Problem requirements: Go through the entries that follow and count every line with the string "زمانبندی". Reply with the number only.

Recorded data Block Start

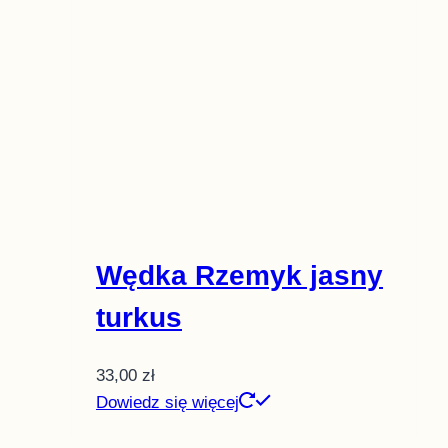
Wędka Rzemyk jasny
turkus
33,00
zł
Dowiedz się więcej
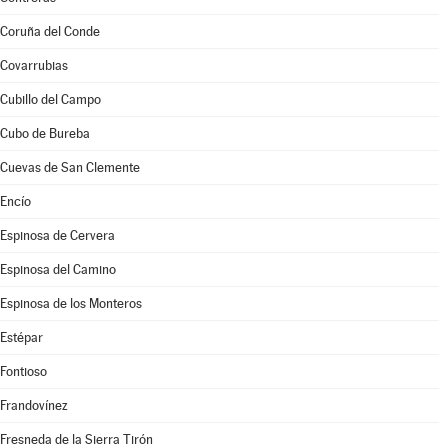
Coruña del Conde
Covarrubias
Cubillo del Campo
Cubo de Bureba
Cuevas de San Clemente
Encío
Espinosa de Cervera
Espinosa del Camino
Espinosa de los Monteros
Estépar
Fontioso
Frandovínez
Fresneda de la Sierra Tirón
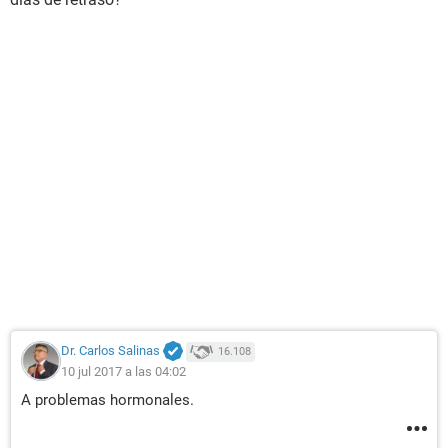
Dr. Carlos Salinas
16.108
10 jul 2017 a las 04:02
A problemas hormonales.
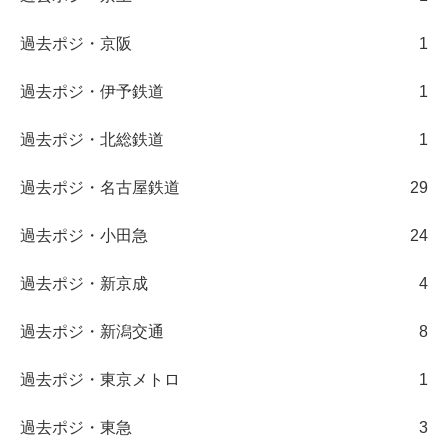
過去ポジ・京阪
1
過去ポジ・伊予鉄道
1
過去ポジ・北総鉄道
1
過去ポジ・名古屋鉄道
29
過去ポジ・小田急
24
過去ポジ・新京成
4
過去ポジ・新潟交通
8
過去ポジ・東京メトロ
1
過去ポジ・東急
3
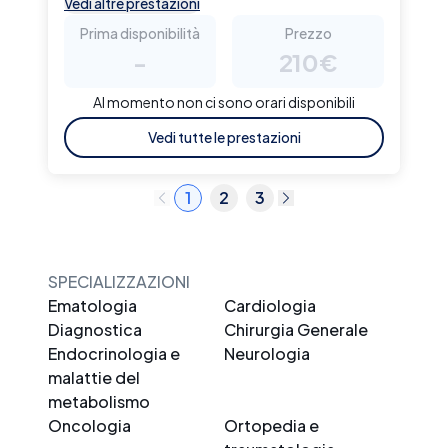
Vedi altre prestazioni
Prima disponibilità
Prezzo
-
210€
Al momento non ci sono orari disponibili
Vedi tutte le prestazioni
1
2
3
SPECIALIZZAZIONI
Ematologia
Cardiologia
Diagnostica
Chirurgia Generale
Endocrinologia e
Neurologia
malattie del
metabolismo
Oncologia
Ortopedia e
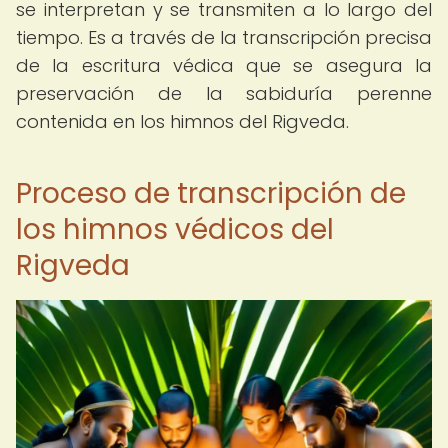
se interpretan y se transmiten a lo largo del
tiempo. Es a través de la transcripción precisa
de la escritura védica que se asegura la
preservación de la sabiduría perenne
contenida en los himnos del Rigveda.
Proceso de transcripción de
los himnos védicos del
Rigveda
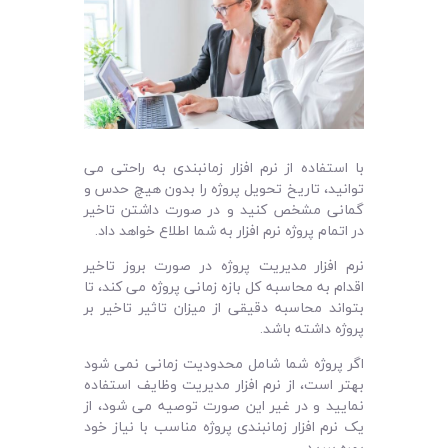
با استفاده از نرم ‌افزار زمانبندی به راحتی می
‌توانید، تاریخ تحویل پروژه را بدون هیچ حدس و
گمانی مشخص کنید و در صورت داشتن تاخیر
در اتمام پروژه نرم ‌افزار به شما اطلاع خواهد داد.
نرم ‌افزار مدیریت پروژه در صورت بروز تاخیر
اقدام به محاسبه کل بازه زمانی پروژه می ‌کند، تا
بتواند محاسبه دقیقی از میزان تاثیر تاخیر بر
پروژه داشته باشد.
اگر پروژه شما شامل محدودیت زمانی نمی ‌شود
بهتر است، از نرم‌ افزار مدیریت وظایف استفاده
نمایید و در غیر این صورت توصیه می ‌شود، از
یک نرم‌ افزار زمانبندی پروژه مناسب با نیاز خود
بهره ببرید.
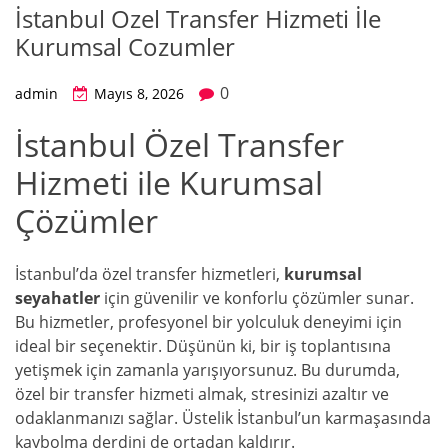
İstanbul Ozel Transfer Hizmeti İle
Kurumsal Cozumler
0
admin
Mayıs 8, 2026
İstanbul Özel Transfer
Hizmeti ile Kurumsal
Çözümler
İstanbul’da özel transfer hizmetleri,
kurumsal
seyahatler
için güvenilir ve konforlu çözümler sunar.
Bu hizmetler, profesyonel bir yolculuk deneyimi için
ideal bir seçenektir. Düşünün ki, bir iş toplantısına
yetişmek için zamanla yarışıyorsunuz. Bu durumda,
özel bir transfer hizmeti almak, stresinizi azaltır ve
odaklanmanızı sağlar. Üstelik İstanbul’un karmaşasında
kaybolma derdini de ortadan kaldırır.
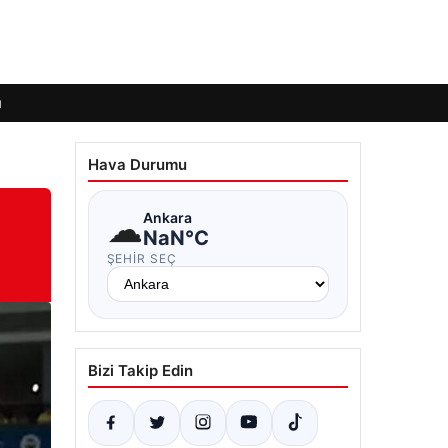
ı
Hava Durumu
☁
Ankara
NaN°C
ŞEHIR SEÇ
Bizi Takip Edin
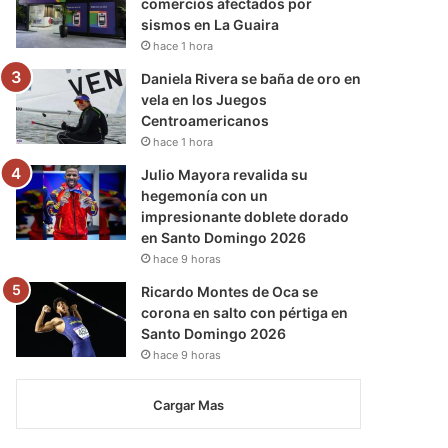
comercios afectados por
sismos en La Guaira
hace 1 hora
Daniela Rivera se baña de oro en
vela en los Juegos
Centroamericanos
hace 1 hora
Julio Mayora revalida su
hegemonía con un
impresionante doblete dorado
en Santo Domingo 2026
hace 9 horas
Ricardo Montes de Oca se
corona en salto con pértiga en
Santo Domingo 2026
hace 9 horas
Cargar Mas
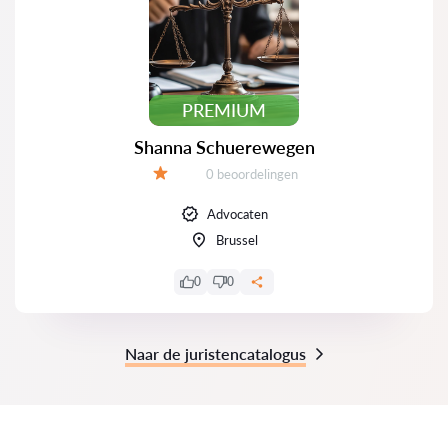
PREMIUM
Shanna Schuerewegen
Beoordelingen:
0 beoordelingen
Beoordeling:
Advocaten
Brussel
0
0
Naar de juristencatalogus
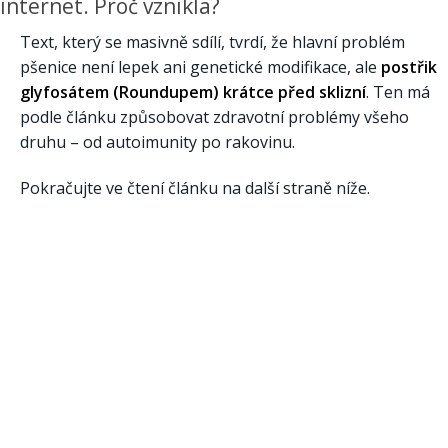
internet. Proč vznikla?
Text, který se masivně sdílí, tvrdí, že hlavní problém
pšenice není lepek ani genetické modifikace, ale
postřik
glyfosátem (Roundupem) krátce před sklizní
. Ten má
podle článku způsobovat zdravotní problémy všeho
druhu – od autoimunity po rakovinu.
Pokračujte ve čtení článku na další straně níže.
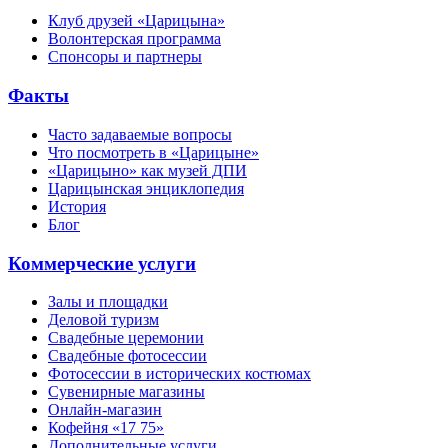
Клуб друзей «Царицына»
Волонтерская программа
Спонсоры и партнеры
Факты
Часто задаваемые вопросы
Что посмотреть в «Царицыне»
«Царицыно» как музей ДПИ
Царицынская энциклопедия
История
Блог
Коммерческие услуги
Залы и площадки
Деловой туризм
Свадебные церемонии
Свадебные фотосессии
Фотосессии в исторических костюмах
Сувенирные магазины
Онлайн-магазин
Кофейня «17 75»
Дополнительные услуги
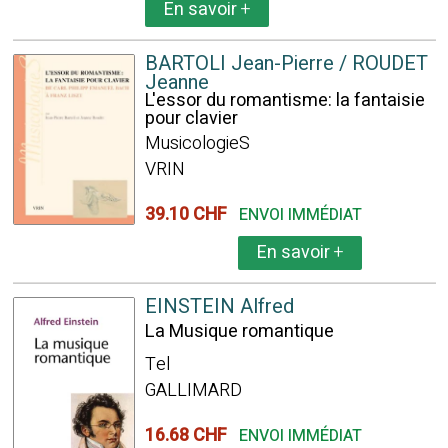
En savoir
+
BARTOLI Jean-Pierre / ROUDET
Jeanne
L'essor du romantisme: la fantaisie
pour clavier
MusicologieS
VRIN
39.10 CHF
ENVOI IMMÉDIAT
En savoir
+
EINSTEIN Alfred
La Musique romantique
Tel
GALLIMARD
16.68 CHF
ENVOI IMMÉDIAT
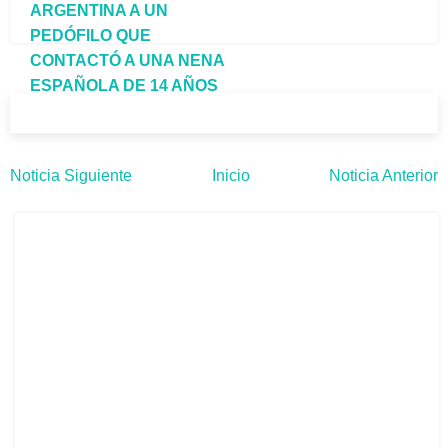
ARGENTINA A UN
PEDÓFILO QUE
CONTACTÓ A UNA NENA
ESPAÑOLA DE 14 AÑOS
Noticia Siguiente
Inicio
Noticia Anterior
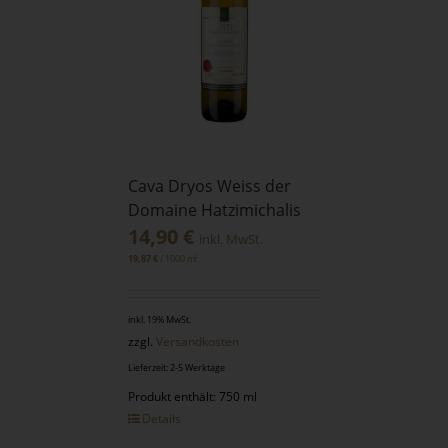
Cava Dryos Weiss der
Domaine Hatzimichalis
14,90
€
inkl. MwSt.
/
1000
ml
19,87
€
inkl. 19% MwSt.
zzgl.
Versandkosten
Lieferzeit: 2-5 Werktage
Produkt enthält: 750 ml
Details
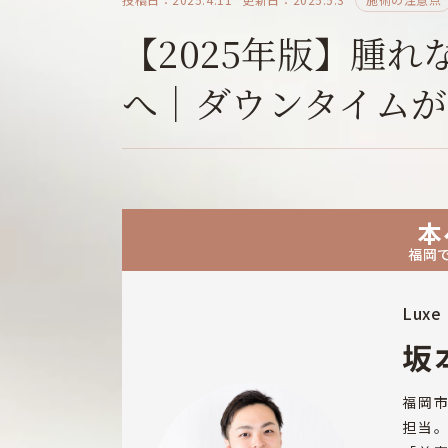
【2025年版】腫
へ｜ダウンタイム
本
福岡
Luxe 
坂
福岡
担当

Recorded data Block End

Output for this exercise: 2